** Excerpt to read **

In a remarkable dialogue in Wednesday’s ruling by the 5th Circuit Court of Appeals in BP’s challenge to the interpretation of some terms in its multibillion-dollar class action settlement with victims of the 2010 Deepwater Horizon oil spill, Judges Edith Clement and James Dennis expressed quite different answers to these questions. And though their discussion did not directly impact the majority holding that U.S. District Judge Carl Barbier must reconsider his interpretation of the settlement agreement’s definition of accounting terms for businesses that operate on a cash basis, the back-and-forth between Clement and Dennis raises important questions about the class action vehicle. We don’t often see appellate courts delve deeply into class action settlements (except those involving payments to charities in lieu of class members) because such agreements are rarely challenged. So the 5th Circuit’s clash of views on class membership and constitutional standing is noteworthy, especially in the context of the intensifying nationwide judicial reconsideration of class actions.

First, the 5th Circuit’s holding: Two members of the appellate panel, Judge Clement and Judge Leslie Southwick, agreed with BP and its lawyers at Gibson, Dunn & Crutcher that the settlement agreement cannot be interpreted to define monthly revenue as cash received and variable expenses as cash paid out. The majority ordered Judge Barbier to reconsider his approval of those definitions for business and economic loss claims by businesses purporting to have been affected by the Deepwater Horizon spill. Judges Clement and Southwick rejected arguments by class counsel, represented on appeal by New York University law professor Samuel Issacharoff, that BP agreed to terms that were open to the interpretation Judge Barbier gave them, so the company must be bound by the deal it signed. BP, as you probably recall, had run an intense public relations campaign claiming that it was being robbed of billions of dollar by uninjured claimants taking advantage of Barbier’s misinterpretation. I’m sure the majority holding will assuage concerns that BP’s experience will dissuade future mass tort defendants from agreeing to class action settlements. (I didn’t buy those concerns, but greater minds – including some terrific mass tort defense lawyers – were convinced.)

Judge Clement’s majority opinion veered away from the rather dry specifics of accounting terms in the BP settlement agreement in a section on purportedly fictitious claims by uninjured class members. And here’s where this ruling gets interesting, even if you don’t care about BP and cash-basis accounting. The threshold question for litigation in federal court, as you know, is whether a plaintiff has standing to sue under Article III of the U.S. Constitution. The U.S. Supreme Court said in its 1997 decision in Amchem v. Windsor that class actions must satisfy those Article III standing requirements: only injured parties can sue. According to Judge Clement, Judge Barbier may have run afoul of the Supreme Court’s holding on constitutional standing when he interpreted settlement terms in a manner that permitted claims by class members who had suffered no losses attributable to the oil spill.

** Prompt **
In the article on the BP ruling, which two judges made up the appellate majority that agreed with BP? The rows are separate material and have no connection to the article on the BP ruling.

** Record list **
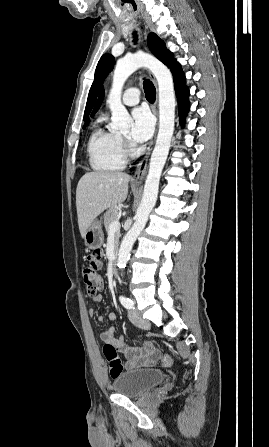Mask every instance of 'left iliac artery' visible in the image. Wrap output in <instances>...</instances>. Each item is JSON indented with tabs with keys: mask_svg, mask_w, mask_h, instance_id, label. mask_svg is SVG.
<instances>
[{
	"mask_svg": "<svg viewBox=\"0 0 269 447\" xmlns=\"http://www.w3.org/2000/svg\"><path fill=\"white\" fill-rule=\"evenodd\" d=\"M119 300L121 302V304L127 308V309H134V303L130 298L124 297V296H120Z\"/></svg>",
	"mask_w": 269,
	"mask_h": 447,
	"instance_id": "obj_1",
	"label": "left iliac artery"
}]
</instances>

* * *

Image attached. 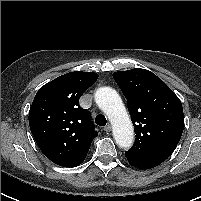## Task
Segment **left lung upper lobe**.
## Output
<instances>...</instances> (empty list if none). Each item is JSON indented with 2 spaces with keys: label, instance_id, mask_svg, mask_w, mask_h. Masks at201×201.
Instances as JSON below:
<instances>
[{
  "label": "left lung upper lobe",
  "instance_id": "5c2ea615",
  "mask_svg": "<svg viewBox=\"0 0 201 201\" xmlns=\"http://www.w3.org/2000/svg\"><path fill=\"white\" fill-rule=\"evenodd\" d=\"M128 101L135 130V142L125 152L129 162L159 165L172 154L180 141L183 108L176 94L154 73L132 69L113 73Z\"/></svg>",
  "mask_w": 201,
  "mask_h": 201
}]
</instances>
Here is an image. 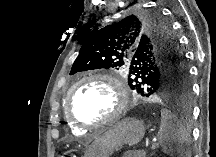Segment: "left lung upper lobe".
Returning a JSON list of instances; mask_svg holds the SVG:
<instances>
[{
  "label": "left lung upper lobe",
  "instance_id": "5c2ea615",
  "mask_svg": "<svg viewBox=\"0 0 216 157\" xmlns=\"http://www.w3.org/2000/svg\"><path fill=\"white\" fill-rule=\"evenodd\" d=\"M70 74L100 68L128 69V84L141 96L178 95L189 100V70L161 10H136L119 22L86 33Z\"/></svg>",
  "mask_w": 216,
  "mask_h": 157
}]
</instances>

** Expected output **
Judge Edith Clement and Judge Leslie Southwick.